Ask my kids, and they will tell you that I am currently in the parental equivalent of the doghouse. My sin? Telling them no. Well, I suppose that’s not it exactly. My real sin is that I am not the kind of parent that Lucky Kim has.
Let me explain.
The Sandersons live in the yellow house down on the corner, a lovely little Cape Cod complete with white picket fence, a jungle gym, and a trampoline in the backyard. All of which has been purchased and placed in order to occupy the youngest Sanderson, an eight-year-old named Kim.
The elder Sandersons seem to be a good enough lot. Dad works at a nonprofit in the city, and Mom, from what I gather, seems to be a professional volunteer. I’ve seen her on early Saturday mornings, placing signs and placards into the trunk of their hybrid car that correspond to whatever cause seems to be the flavor of the month. Her husband and little Kim will follow out soon after, and off they go. I guess it depends on the issue as to whether they protest or support. They’ve been fairy busy since all this Occupy Wall Street stuff began.
They’re pretty progressive folks, the Sandersons. And when you live in a pretty traditional town like ours, that makes you stand out about as much as a purple elephant. But they’re good folks nonetheless. I figure to each his (or her) own.
Our kids have been over there once or twice to play with Kim. They always return with fantastical tales. Not merely of Kim’s toys or the trampoline in the backyard, but also of how Kim’s parents treat her as an adult rather than a child. Kim can generally come and go as she pleases. She can eat whatever she wants (as long as it isn’t meat, as my son informed me the Sandersons are “vagetaryins”).
At any rate, hanging around so much progressivism has got my kids to thinking, Why can’t my mom and day be like Kim’s? I got so tired of hearing about how fortunate the younger Sanderson is and how much better her life will surely become that after a couple weeks, I began referring to her as Lucky Kim.

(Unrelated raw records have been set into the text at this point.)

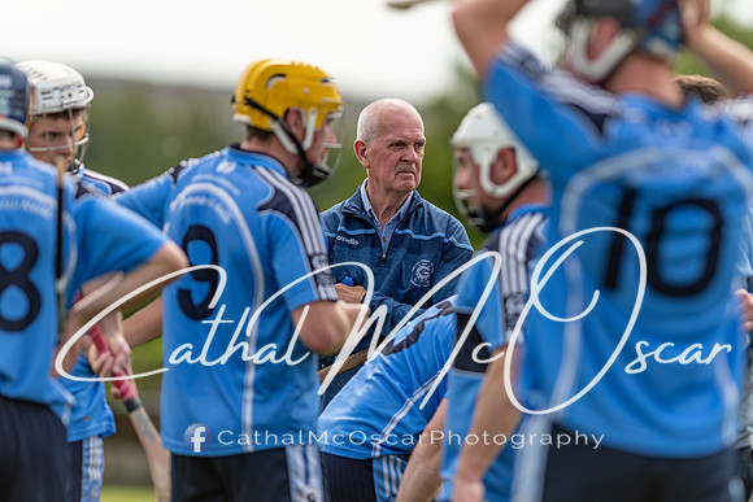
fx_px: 9414
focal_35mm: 450
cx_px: 376
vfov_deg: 3.1
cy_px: 251
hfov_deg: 4.6
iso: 100
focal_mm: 300
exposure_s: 1/1600
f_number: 2.8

I tell my kids to clean their rooms. They say Lucky Kim never has to clean her room.
I tell them to do their homework. They say Lucky Kim’s folks say homework isn’t nearly as important as “real life experience.”

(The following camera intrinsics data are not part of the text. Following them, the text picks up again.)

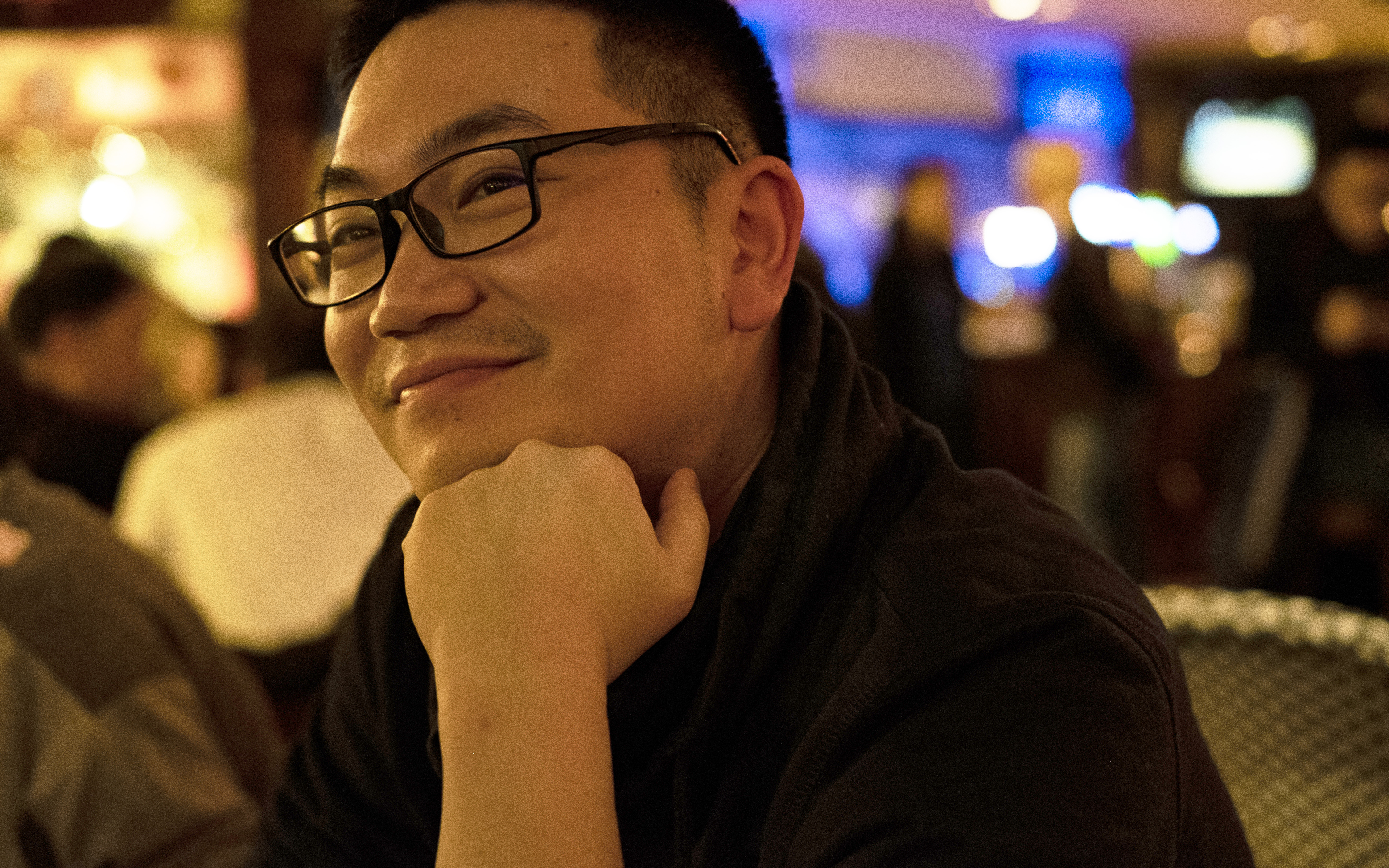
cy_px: 441
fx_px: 2082
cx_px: 694
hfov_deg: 36.9
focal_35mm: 55
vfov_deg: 23.6
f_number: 2
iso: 2500
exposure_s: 1/60
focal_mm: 35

I tell them to say their prayers. They say Lucky Kim’s folks don’t believe in God, which is kind of sad usually but sometimes must be kinda nice because then you can do whatever you want and never feel guilty after.
You get the idea. It all kind of got out of hand.

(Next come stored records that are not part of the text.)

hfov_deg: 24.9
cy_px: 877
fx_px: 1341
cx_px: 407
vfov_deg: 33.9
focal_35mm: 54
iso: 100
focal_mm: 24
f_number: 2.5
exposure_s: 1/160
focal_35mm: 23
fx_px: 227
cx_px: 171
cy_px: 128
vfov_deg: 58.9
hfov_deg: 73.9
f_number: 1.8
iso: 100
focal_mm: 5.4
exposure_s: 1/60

There’s been a Lucky Kim moratorium in place for a few days now. I’m not sure if that was really the right way to handle things, but that’s how I did. Sometimes parenting is all about going with your head and not your heart.
I hear Lucky Kim’s folks think this is all because of their politics, another instance of liberals like them never being able to get along with conservatives like me. I don’t know if there’s anything to that. I like to think it isn’t. I like to think that despite whatever differences people have, they can still get together long enough to play every once in a while.
Then again, sometimes those differences are so great that it might be best to keep a little distance. And with us, those differences are pretty great. We’re equal in that all we want is a good future for our kids, one where they can grow and live and love and become anything they want to be.
I guess you could say that where we veer away from each other is the area of focus. You see, the Sandersons are all about making the world better for our children. That’s why they do the things they do. And don’t get me wrong, that’s admirable. In fact, you could say I was once like that.
But me, I do the things I do for another reason.
I say no and I set limits and I make my kids work not so I can make the world better for them, but so I can make them better for the world.
My children don’t understand that. Not now.
But they will later, and they will thank me for it.